Listed building — Enforcement notice — Reporter concluding listed building consent ought to be granted for works and overturning enforcement notice — Whether reporter applying correct test — Whether conditions attached to consent unreasonable, unenforceable and irrelevant — Sections 34 and 35 of Planning (Listed Buildings and Conservation Areas)(Scotland) Act 1997 — Appeal allowed
The appellant local planning authority issued a listed building enforcement notice, pursuant to section 34 of the Planning (Listed Buildings and Conservation Areas)(Scotland) Act 1997, in respect of a B listed, two-storey terraced town house. The property, which was used as a guest house, was situated within a conservation area in Edinburgh. The notice complained of the construction, without listed building consent, of an en suite bathroom in a ground-floor bedroom at the front of the house. This had been effected by the erection of partition walls, the removal of which was required by the notice.
The owner of the property appealed to the respondents under section 35 of the 1997 Act. The reporter hearing the appeal found that the offending works affected the character of the building as a building of special architectural or historical interest, and therefore required listed building consent. However, he concluded that the integrity of the listed building had not been compromised sufficiently to justify a requirement for the immediate removal of the walls, since, inter alia, there was no damage to the elaborate ceiling of the room and the walls were capable of being removed without causing damage. Moreover, they were virtually invisible from the outside because of the presence of net curtains in the window of the room and a privet hedge in front of the house. He accordingly allowed the appeal on ground (e) of section 35, namely that listed building consent ought to be granted. However, he attached a temporal condition requiring the removal of the partition walls in the event that either the room ceased to be used as a bedroom or the net curtains or the privet hedge were removed.

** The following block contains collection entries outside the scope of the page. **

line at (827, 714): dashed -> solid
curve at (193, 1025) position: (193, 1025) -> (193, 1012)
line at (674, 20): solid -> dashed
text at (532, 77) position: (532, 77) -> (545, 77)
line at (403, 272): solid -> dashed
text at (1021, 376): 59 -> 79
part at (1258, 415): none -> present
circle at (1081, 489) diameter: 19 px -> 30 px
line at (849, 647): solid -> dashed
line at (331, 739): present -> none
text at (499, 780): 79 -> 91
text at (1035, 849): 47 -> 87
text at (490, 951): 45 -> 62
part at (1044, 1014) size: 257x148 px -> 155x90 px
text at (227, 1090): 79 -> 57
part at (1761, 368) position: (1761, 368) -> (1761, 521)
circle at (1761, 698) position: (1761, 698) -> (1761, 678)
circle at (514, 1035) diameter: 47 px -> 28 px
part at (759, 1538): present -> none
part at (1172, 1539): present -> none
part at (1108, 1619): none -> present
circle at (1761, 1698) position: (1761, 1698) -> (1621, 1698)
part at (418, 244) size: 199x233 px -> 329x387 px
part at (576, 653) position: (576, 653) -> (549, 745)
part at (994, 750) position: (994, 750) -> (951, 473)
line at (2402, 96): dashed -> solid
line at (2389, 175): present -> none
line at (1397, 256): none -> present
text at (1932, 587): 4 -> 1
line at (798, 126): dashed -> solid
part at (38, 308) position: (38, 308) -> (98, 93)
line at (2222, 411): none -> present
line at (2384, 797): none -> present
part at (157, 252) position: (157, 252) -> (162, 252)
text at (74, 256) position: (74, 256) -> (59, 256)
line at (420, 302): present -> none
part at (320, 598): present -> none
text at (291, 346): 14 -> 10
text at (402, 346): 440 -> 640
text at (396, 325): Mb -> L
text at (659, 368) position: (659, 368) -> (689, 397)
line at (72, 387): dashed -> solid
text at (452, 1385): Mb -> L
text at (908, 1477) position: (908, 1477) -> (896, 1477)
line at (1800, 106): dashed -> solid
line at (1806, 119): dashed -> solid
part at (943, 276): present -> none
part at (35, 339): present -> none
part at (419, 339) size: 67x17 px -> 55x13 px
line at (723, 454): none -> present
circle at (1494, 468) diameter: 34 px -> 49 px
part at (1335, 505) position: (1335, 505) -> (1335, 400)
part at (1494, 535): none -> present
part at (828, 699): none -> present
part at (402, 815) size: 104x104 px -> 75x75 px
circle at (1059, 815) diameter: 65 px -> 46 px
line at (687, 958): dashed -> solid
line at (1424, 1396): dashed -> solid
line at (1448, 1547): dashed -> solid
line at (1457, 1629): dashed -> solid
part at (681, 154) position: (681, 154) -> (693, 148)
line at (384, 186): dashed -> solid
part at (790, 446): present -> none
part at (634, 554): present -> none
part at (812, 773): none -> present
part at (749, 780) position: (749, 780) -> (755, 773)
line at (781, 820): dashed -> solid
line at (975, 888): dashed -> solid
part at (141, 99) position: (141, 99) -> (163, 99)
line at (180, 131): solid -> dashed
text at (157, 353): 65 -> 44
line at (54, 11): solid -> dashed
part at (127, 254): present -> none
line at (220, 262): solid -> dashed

The planning authority appealed. They contended that: (i) the reporter had erred in law by failing to have regard to the presumption against development affecting the character of a listed building and by having regard to other, irrelevant considerations; and (ii) the conditions were unreasonable, unenforceable and irrelevant.
Held: The appeal was allowed.
1. The reporter had erred in law, in that, while purporting to decide whether listed building consent should be granted, he had in fact addressed the different question of whether, once the works had been carried out without a prior grant of consent, it was reasonable that they should now be removed. He had failed to consider whether it would have been proper to grant consent, either outright or subject to conditions, had an application been presented in advance of the works being carried out. Had he considered the right question, he might have reached a different view, and his decision was therefore to be quashed.
2. The condition attached to the listed building consent was also flawed. The reference to permanent cessation of use as a bedroom presented difficulties in relation to enforceability, since there was no planning control over the use to which a householder could put the individual rooms within a house. Moreover, it would be difficult to know whether a room used during the day for other purposes, for instance as a study, remained a bedroom, or to establish whether any cessation of bedroom use was permanent. The question of the net curtains raised the issue of whether it was reasonable and lawful, in the context of the grant of planning consent or listed building consent, to require the deployment of soft furnishings that did not form part of the immoveable property, since planning conditions ran with the land. While the hedge was a less ephemeral feature of the property, that part of the condition also suffered from problems of drafting and expression.
R Douglas Armstrong (instructed by the solicitor to City of Edinburgh Council) appeared for the appellants; Ruth Crawford (instructed by the solicitor to the Scottish Executive) appeared for the respondents.